Why did you roll bit "1" 20 positions to left ?

1: It's called the shift operator, not roll or rotate where shifted bits reappear at the other end.
2: What kind of number does (1 << x) yield?
3: What number can be found in "A20" and in "1 << 20"?

[yee1]

Ok, but how about 1MB wrapping around memory ?

According to http://wiki.osdev.org/A20_Line
It should be not possible to access memory over 1MB + a few bytes
According to wiki it would wrap around 1MB, so

if i access memory 0x0 and 0x0+1MB and 0x0+2*1MB and 0x0+200*1MB, then it should return same result. Yes or not ?

And so on... You are telling that until my address won't be using bit number 20 of address then accessing memory will be fine. '


So who is wrong ? Wikipedia or you guys ? Please explain it for me with more details, because I can't even debbug for it with Bochs ;-/ and I would like to understand it.

[Brendan]

Hi,

Ok, but how about 1MB wrapping around memory ?

According to http://wiki.osdev.org/A20_Line
It should be not possible to access memory over 1MB + a few bytes
According to wiki it would wrap around 1MB, so

if i access memory 0x0 and 0x0+1MB and 0x0+2*1MB and 0x0+200*1MB, then it should return same result.

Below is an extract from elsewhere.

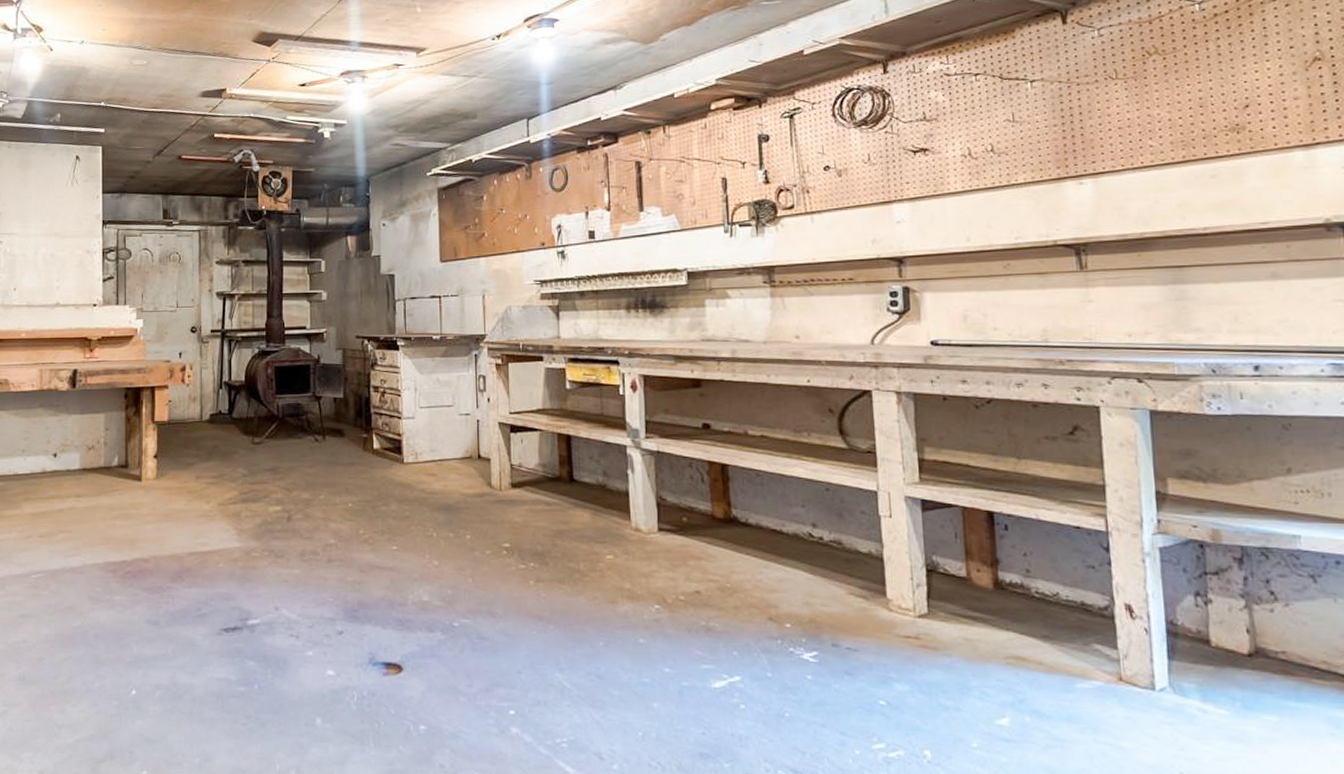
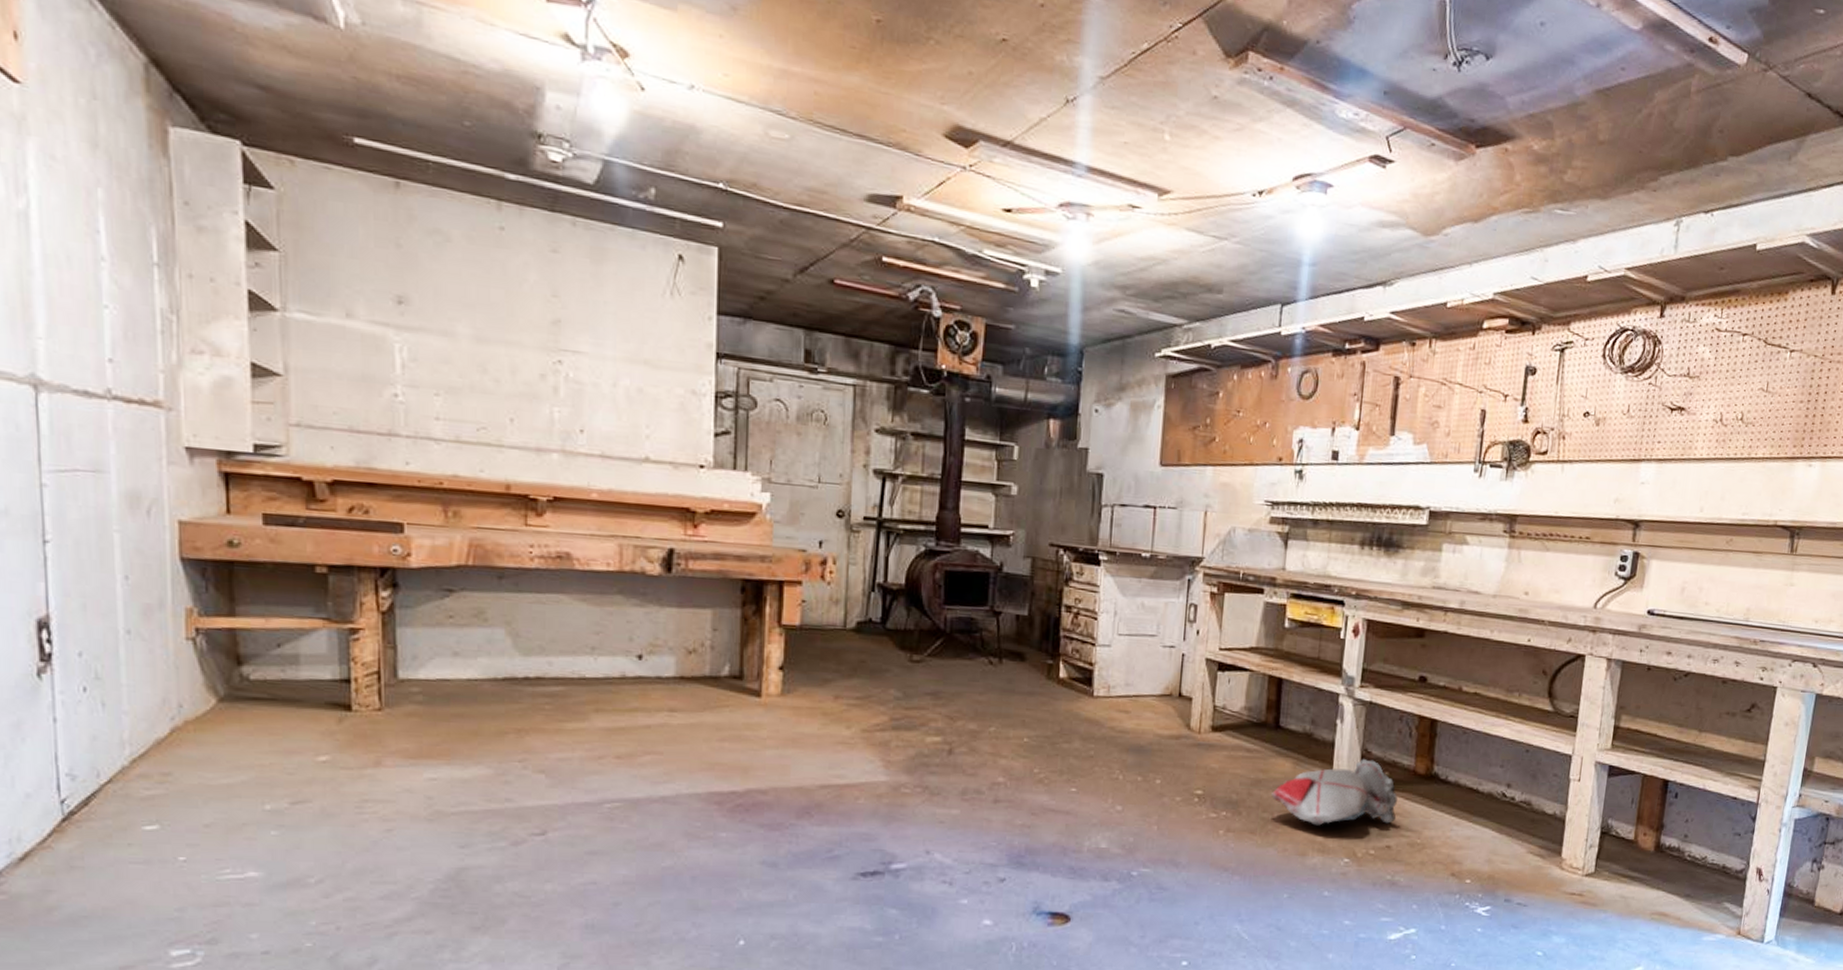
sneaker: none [575,505,700,573] -> present [1271,758,1398,826]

Yes or not ?

Think of it like forcing bit 20 of the physical address to 0:

• for addresses from 0x00000000 to 0x000FFFFF, bit 20 of the address is clear anyway so forcing it to zero does nothing
• for addresses from 0x00100000 to 0x001FFFFF, bit 20 of the address is set and become 0x00000000 to 0x000FFFFF
• for addresses from 0x00200000 to 0x002FFFFF, bit 20 of the address is clear anyway so forcing it to zero does nothing
• for addresses from 0x00300000 to 0x003FFFFF, bit 20 of the address is set and become 0x00200000 to 0x002FFFFF
  ...
• for addresses from 0xFFE00000 to 0xFFEFFFFF, bit 20 of the address is clear anyway so forcing it to zero does nothing
• for addresses from 0xFFF00000 to 0xFFFFFFFF, bit 20 of the address is set and become 0xFFE00000 to 0xFFEFFFFF

When A20 is disabled, this pattern continues throughout the entire physical address space (e.g. up to however large physical addresses can be in long mode) - every "odd MiB" ends up being the same as the "even MiB" before it.

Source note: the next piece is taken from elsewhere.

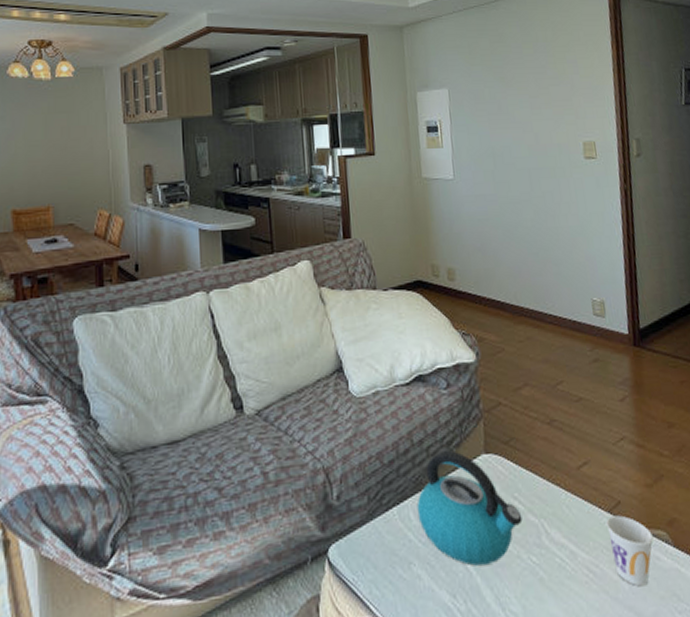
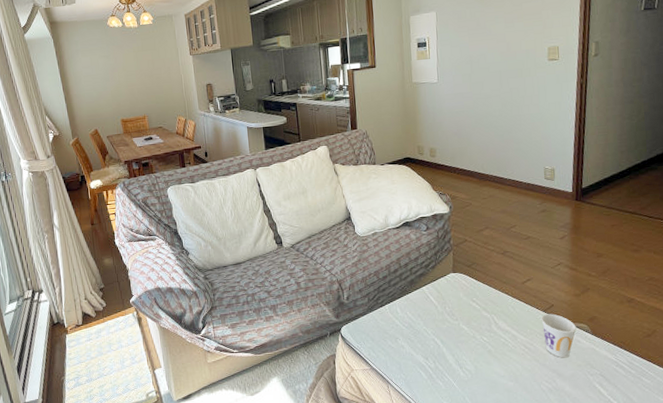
kettle: present [416,449,523,566] -> none [402,270,478,342]

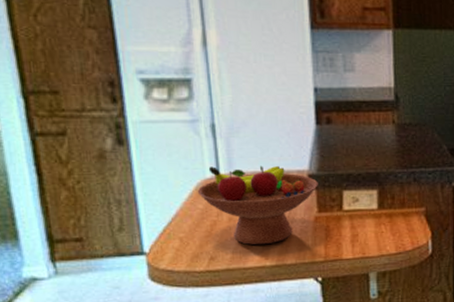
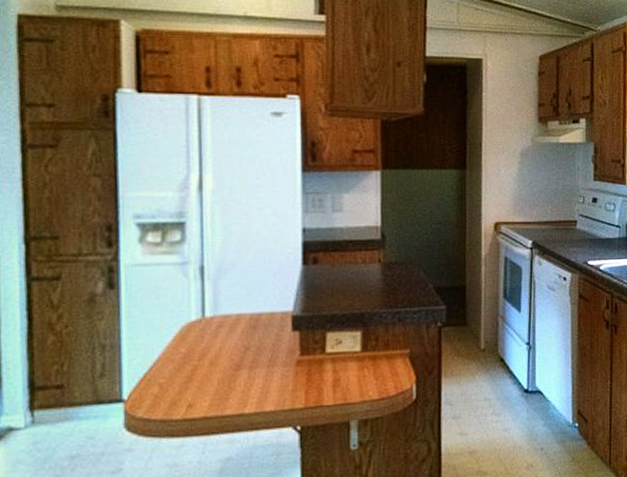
fruit bowl: present [197,165,318,245] -> none [181,307,302,391]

When a CPU is in real mode it can only address slightly more than 1 MiB. For example, the real mode segmented address 0xFFFF:0x1210 would be physical address 0x00101200 (with A20 enabled) and would become 0x00001200 with A20 disabled. This creates the illusion of addresses wrapping for real mode code, because real mode code can't access any address that is high enough to break the illusion of wrapping.


Cheers,

Brendan